University of Michigan Center for Statistical 


MERLIN Tutorial -- QTL Regression Analysis

Quantitative trait linkage analyses examine whether a chromosomal region is responsible for some of the variation in a trait of interest. Here, we will describe how fast quantitative trait regression analyses can be carried out using MERLIN.

Data for this exercise

For this example, we will use a simulated data set that you will find in the examples subdirectory of the MERLIN distribution or in the download page.

The dataset consists of a simulated 5-cM scan of chromosome 24 in 200 sib-pair families and is organized into 3 files, a data file (asp.dat), a pedigree file (asp.ped) and a map file ( A quantitative trait has been scored for each offspring.

The recommended first step in any analysis is to verify that input files are being interpreted correctly.

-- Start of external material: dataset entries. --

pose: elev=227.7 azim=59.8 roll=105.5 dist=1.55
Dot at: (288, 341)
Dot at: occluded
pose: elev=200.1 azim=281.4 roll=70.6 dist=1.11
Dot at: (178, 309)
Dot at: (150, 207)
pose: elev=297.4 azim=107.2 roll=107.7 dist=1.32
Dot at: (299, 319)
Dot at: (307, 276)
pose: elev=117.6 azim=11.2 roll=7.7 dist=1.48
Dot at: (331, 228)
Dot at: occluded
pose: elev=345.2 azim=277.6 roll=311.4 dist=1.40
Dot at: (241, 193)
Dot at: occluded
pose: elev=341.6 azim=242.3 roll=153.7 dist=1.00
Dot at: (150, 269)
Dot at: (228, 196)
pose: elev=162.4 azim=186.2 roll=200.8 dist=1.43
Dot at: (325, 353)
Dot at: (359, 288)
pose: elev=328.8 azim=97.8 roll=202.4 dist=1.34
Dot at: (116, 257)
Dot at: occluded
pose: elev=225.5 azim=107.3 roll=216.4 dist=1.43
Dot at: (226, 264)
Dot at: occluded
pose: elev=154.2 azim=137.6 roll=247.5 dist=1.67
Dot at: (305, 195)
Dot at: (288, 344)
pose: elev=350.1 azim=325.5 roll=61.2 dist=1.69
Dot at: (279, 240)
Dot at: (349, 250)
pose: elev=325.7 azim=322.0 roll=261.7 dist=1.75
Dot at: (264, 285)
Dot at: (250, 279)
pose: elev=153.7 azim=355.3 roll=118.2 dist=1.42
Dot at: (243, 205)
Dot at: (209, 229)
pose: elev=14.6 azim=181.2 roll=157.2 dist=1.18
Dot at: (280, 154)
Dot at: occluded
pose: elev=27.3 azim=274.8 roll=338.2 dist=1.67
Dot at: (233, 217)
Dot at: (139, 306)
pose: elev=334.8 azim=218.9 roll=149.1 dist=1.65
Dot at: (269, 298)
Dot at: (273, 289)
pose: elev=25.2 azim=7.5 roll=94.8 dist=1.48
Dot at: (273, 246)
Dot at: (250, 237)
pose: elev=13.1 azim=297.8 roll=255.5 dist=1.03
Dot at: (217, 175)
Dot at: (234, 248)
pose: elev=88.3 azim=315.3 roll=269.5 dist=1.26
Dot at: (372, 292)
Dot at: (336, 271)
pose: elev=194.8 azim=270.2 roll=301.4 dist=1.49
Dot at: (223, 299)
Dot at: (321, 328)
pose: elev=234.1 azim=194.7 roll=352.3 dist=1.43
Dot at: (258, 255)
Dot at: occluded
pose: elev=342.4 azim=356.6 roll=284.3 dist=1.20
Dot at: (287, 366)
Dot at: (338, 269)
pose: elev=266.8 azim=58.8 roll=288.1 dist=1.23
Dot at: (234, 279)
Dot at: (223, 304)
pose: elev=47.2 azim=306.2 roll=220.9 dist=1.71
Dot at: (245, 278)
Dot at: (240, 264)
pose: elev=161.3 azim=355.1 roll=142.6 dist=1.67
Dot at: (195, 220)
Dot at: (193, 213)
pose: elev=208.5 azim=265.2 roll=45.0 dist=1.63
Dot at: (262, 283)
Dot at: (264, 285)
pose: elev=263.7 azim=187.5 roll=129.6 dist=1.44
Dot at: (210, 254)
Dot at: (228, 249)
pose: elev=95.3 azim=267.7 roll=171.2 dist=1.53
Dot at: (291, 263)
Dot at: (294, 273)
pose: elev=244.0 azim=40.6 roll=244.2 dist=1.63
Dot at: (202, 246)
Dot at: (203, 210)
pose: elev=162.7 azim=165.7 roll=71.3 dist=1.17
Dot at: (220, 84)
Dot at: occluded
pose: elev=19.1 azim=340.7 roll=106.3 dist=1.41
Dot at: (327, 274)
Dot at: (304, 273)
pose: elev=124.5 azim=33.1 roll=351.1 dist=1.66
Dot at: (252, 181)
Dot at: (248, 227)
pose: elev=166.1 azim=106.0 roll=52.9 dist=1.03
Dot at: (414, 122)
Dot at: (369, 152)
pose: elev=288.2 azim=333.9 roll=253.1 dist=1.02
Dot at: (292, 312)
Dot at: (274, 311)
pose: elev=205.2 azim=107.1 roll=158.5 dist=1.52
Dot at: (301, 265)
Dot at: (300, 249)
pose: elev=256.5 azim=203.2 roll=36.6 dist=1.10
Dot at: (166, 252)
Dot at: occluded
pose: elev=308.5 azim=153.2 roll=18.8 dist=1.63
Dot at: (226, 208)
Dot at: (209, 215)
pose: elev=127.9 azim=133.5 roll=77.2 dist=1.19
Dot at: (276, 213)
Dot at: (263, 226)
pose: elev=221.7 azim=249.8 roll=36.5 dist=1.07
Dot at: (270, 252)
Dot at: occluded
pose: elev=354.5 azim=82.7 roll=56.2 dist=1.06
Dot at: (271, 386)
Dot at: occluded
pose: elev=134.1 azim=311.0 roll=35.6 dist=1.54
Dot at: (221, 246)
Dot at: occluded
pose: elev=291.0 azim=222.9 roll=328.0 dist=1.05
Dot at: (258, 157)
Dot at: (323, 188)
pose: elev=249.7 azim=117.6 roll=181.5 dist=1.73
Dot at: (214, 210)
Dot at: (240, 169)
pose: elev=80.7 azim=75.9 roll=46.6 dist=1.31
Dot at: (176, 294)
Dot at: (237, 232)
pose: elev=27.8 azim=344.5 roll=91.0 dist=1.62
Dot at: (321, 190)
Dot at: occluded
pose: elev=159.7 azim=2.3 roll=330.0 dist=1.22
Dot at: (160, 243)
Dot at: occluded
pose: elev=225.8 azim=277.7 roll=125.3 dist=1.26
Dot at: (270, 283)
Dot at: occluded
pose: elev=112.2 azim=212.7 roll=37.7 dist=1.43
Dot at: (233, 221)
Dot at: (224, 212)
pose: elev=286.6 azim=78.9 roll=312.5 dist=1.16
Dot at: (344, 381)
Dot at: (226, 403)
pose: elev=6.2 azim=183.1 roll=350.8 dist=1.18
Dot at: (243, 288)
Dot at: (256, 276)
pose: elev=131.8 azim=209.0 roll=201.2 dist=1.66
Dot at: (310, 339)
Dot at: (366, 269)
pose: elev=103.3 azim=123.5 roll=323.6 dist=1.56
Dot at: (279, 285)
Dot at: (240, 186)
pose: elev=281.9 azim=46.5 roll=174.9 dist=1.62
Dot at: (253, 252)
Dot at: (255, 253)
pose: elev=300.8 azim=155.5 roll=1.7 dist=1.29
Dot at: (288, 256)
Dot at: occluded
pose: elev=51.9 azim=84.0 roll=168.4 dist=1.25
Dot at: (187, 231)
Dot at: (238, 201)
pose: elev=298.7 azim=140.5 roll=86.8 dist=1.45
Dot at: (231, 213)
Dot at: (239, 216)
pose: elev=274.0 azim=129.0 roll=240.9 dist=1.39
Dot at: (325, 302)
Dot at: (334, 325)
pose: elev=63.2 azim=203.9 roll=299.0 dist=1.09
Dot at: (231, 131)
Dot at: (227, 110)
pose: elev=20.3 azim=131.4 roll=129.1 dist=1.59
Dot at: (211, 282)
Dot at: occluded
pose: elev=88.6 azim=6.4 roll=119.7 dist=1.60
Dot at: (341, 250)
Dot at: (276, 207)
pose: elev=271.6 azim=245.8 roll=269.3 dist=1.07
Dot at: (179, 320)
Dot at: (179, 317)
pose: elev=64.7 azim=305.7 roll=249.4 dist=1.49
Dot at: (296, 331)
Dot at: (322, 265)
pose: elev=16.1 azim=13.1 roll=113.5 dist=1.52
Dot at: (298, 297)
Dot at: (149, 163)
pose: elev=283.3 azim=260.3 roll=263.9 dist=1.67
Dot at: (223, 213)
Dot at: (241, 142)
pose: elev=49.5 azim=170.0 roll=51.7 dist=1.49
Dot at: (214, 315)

So let's start by running pedstats... Pedstats requires an input data file (-d parameter) and pedigree file (-p parameter):

prompt> pedstats -d asp.dat -p asp.ped

By examining the abbreviated pedstats output below, you should be able to confirm that there are 200 pedigrees, each with 4 individuals (two siblings and their parents). The pedigree includes a quantitative trait that has been measured on all 400 offspring but none of the founders.

Pedigree Statistics
(c) 1999-2001 Goncalo Abecasis

The following parameters are in effect:
            QTDT Pedigree File :         asp.ped (-pname)
                QTDT Data File :         asp.dat (-dname)
            Missing Value Code :         -99.999 (-xname)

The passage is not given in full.